(Document layout detection data)
((
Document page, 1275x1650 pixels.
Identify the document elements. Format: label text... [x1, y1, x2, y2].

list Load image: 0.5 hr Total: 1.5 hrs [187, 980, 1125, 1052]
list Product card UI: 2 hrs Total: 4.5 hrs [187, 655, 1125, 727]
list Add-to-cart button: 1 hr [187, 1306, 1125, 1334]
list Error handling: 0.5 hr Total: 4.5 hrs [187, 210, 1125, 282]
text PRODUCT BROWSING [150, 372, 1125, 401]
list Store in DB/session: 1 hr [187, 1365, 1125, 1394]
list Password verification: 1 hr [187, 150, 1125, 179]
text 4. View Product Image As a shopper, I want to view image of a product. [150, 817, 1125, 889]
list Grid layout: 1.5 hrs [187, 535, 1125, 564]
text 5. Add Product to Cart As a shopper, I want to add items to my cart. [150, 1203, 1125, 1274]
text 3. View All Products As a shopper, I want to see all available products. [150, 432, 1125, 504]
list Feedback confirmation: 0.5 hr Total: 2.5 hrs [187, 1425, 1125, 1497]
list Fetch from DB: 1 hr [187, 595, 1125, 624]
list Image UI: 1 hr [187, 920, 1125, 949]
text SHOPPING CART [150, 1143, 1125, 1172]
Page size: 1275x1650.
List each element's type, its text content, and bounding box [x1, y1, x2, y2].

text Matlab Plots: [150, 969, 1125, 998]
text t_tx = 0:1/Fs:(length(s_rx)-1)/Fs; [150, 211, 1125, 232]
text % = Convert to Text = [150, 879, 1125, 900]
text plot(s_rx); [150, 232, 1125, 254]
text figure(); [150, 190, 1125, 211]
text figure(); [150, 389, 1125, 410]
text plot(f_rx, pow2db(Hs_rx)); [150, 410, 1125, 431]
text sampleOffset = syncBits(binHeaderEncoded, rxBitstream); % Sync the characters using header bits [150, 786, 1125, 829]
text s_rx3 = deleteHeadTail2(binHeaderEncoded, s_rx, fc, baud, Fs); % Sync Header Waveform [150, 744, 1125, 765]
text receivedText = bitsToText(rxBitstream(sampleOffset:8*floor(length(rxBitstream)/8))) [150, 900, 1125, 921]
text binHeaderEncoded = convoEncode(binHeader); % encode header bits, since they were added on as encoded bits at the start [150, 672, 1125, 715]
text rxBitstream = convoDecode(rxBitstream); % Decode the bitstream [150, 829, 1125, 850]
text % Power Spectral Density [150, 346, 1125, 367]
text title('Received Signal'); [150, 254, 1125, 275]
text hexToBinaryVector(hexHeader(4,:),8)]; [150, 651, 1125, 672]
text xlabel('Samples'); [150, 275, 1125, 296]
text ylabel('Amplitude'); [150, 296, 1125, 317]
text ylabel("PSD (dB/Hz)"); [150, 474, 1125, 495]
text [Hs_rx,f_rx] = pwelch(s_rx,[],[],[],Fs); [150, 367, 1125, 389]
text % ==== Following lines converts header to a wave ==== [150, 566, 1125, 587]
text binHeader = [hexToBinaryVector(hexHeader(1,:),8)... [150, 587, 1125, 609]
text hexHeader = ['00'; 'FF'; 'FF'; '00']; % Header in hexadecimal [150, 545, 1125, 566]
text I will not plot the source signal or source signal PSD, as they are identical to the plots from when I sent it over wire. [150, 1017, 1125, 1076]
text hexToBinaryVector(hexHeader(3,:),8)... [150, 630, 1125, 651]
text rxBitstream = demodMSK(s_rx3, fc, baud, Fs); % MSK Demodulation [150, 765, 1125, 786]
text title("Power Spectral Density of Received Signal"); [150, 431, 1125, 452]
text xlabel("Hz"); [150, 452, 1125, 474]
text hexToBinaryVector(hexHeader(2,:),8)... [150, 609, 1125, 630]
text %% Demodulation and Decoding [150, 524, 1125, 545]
))
### [Problem statement]
Take every line from the records that holds "Total" and copy it down.

### [Written response]
list Load image: 0.5 hr Total: 1.5 hrs [187, 980, 1125, 1052]
list Product card UI: 2 hrs Total: 4.5 hrs [187, 655, 1125, 727]
list Error handling: 0.5 hr Total: 4.5 hrs [187, 210, 1125, 282]
list Feedback confirmation: 0.5 hr Total: 2.5 hrs [187, 1425, 1125, 1497]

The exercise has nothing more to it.